------ Given data ------

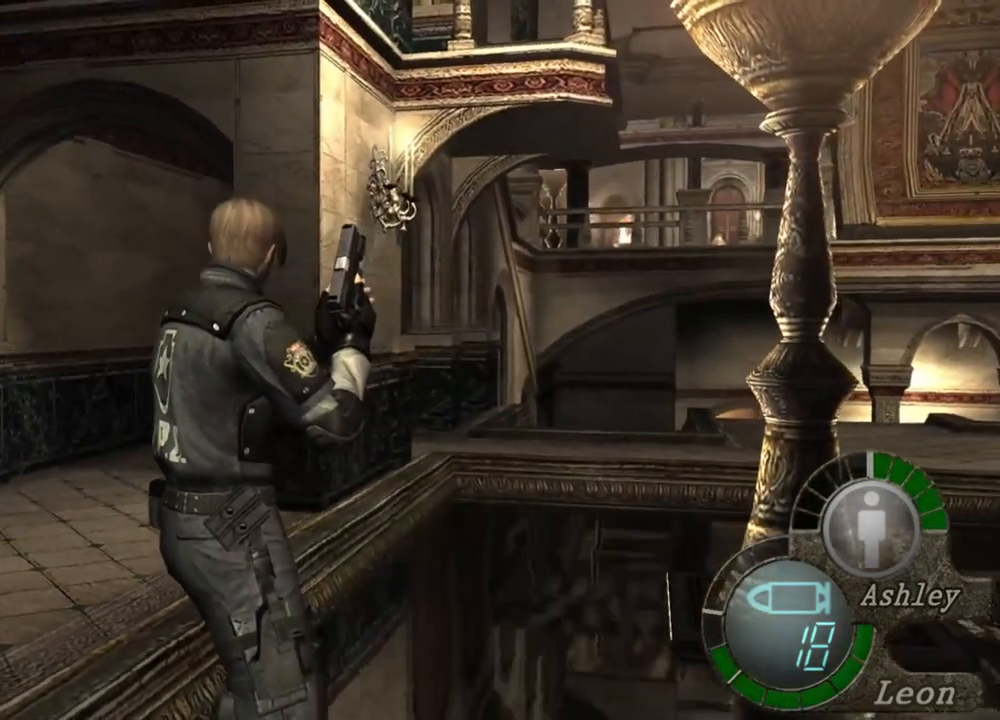
{"keys": [], "mouse": [], "events": []}
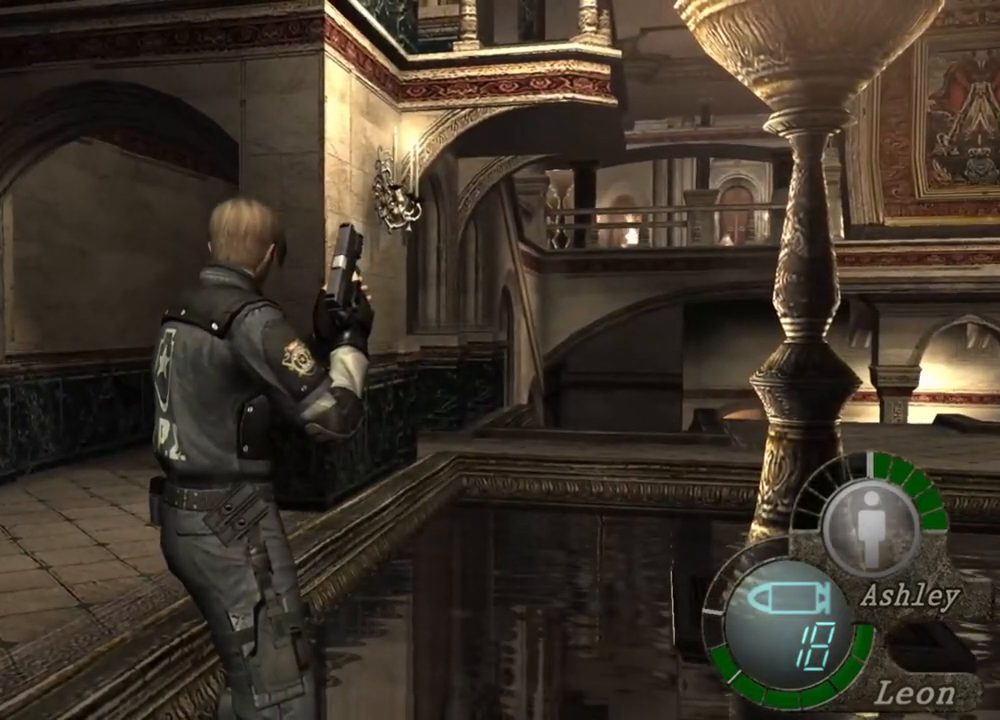
{"keys": [], "mouse": [], "events": []}
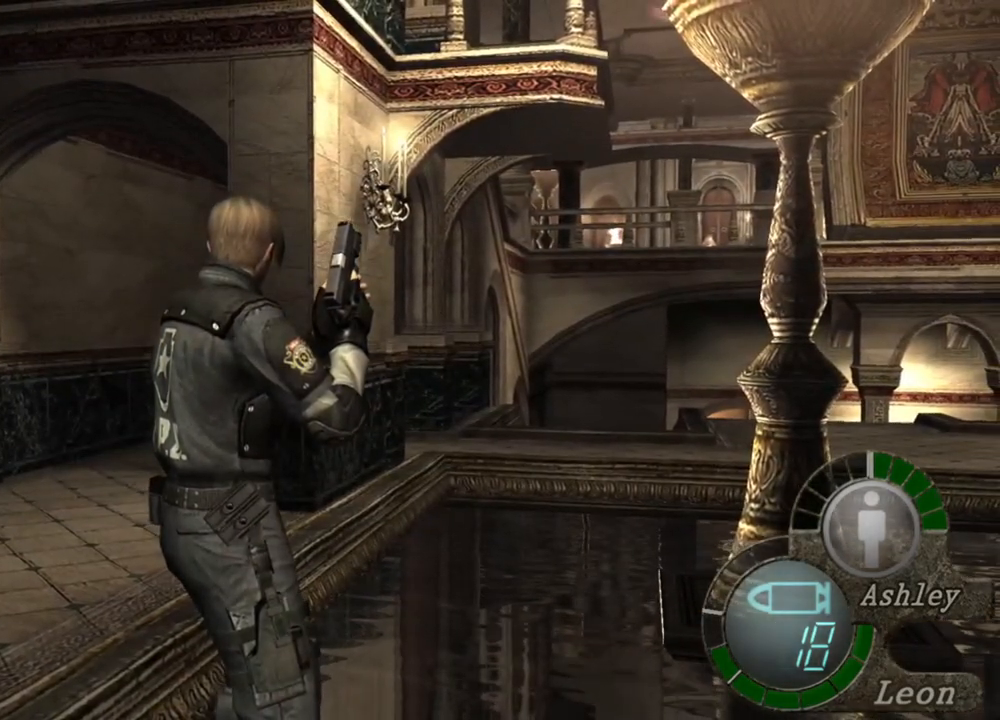
{"keys": [], "mouse": [], "events": []}
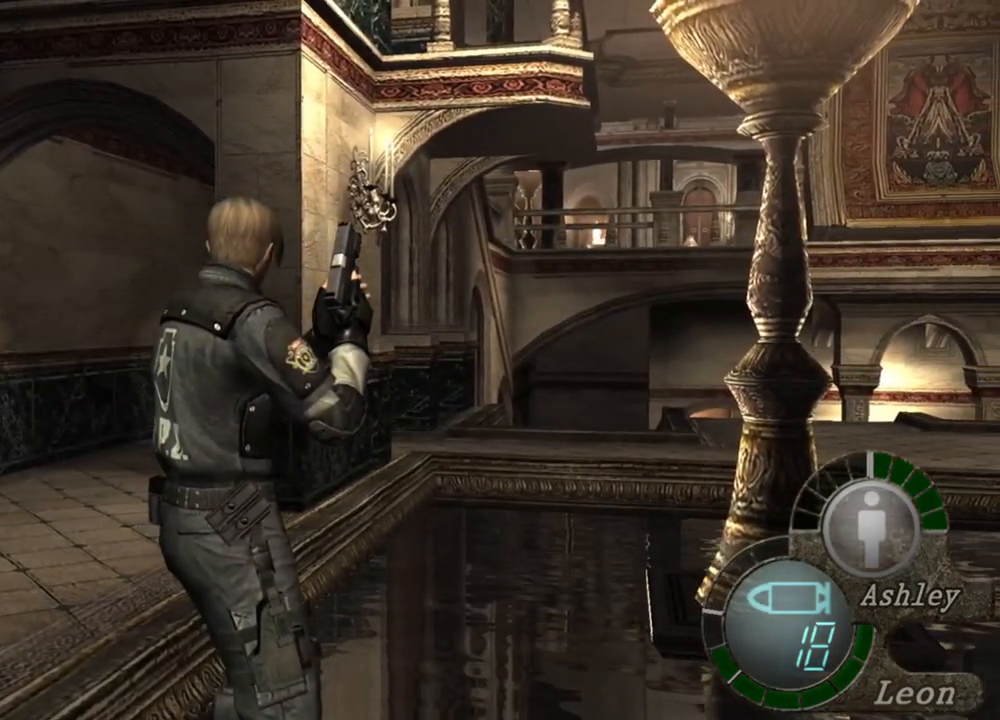
{"keys": [], "mouse": [], "events": []}
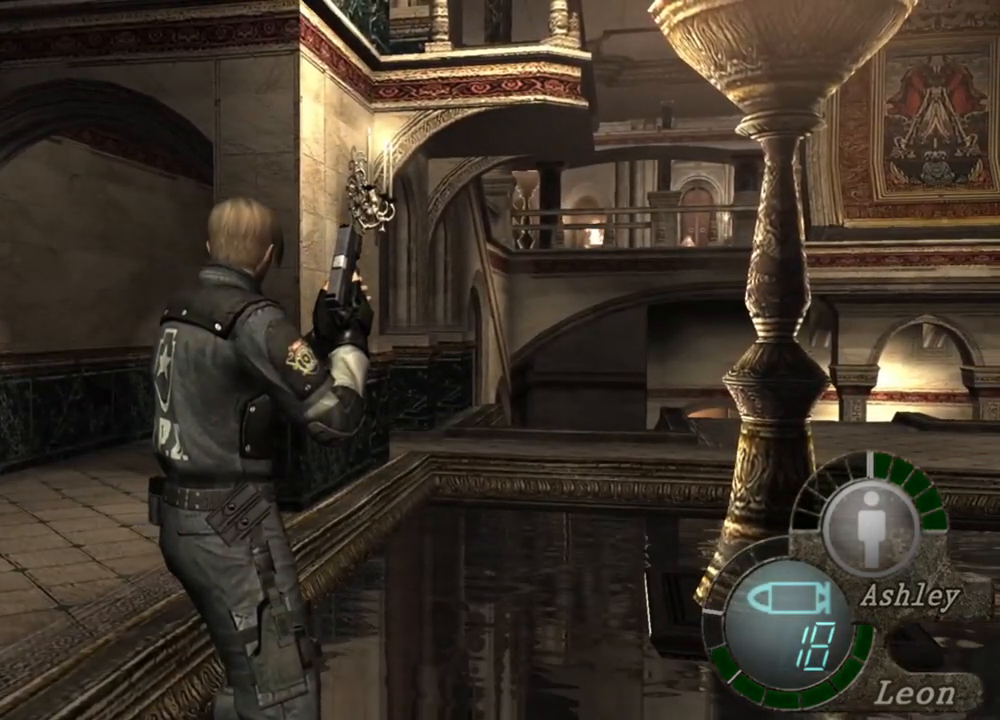
{"keys": [], "mouse": [], "events": []}
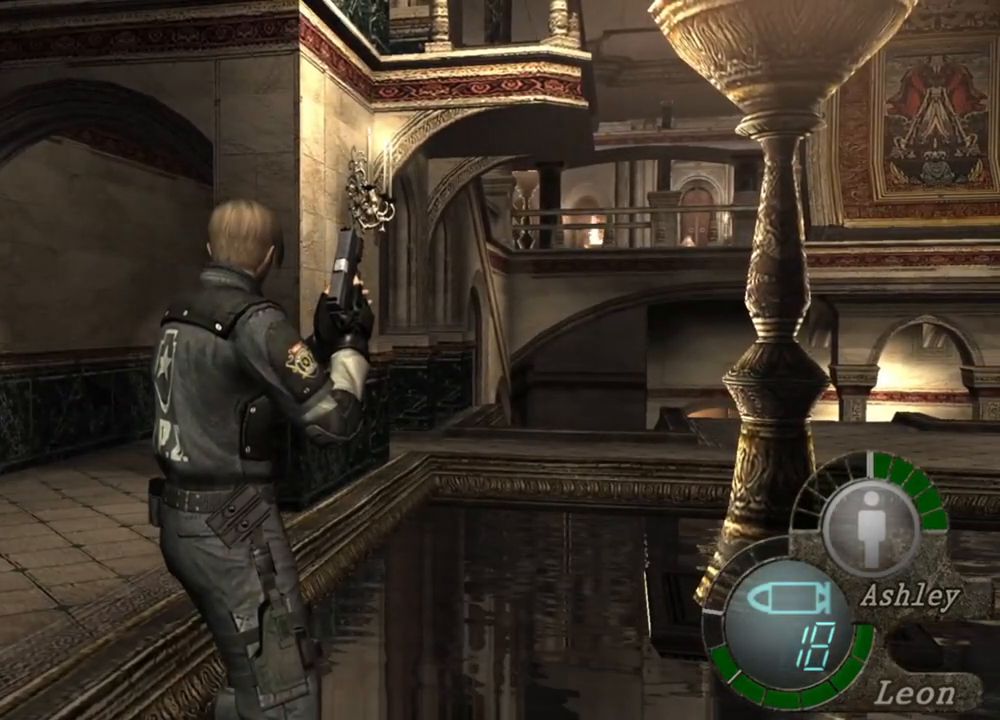
{"keys": [], "mouse": [], "events": []}
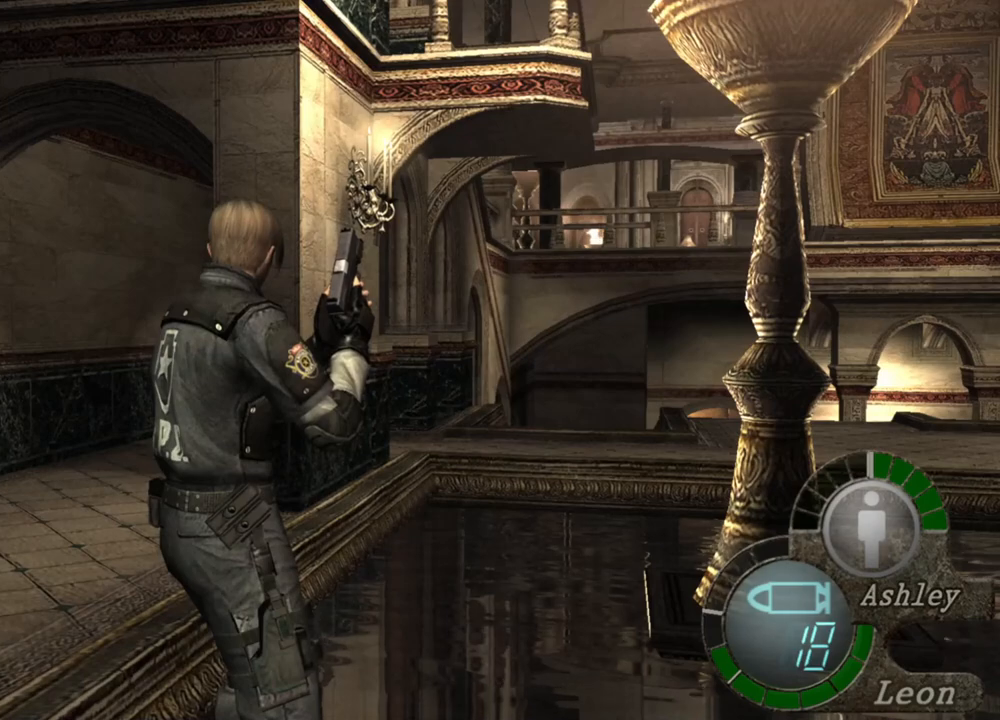
{"keys": [], "mouse": [], "events": []}
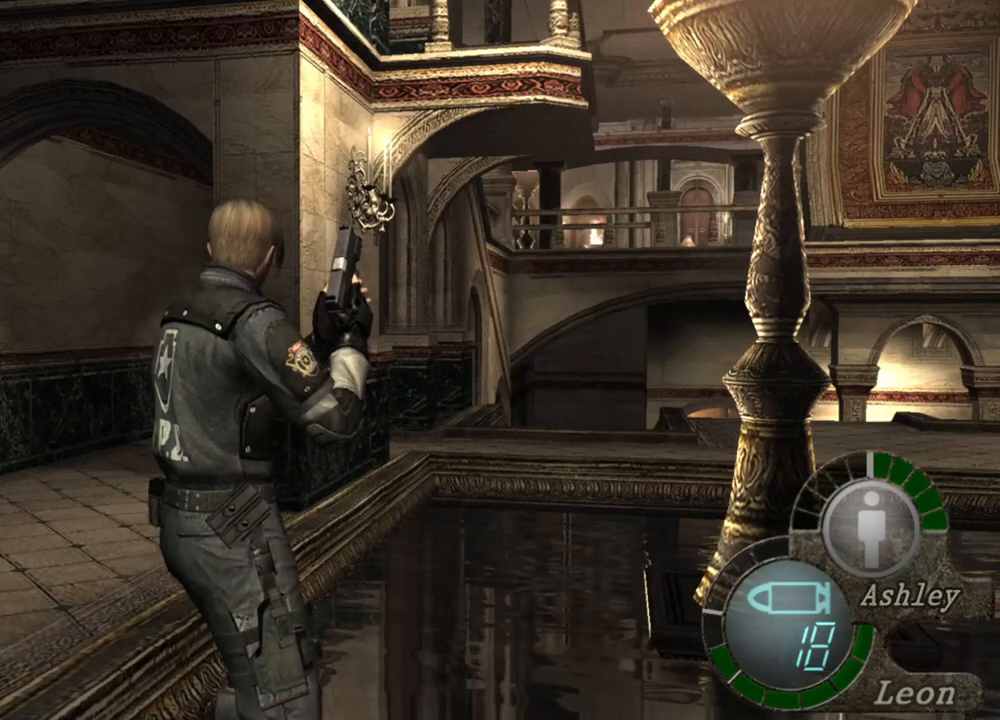
{"keys": ["a"], "mouse": [], "events": [[216, "a", "down"], [350, "a", "up"], [383, "a", "down"]]}
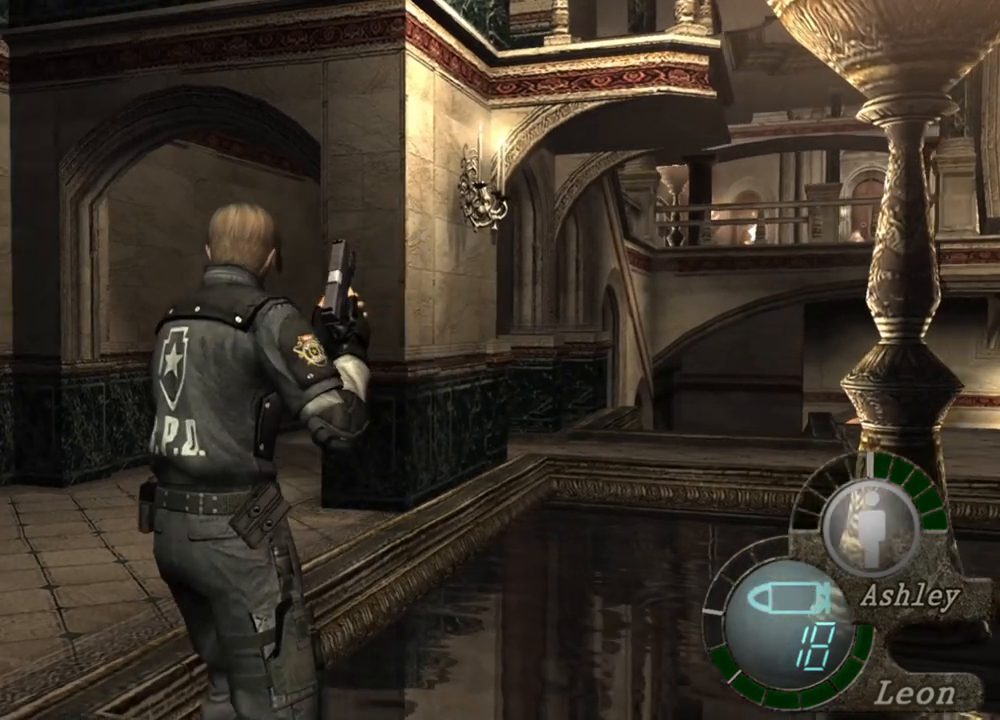
{"keys": [], "mouse": [], "events": [[16, "a", "up"]]}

------

→ Action item: The entries above are to be copied exactly, with every picture left out.

→ Exercise result:
{"keys": [], "mouse": [], "events": []}
{"keys": [], "mouse": [], "events": []}
{"keys": [], "mouse": [], "events": []}
{"keys": [], "mouse": [], "events": []}
{"keys": [], "mouse": [], "events": []}
{"keys": [], "mouse": [], "events": []}
{"keys": [], "mouse": [], "events": []}
{"keys": ["a"], "mouse": [], "events": [[216, "a", "down"], [350, "a", "up"], [383, "a", "down"]]}
{"keys": [], "mouse": [], "events": [[16, "a", "up"]]}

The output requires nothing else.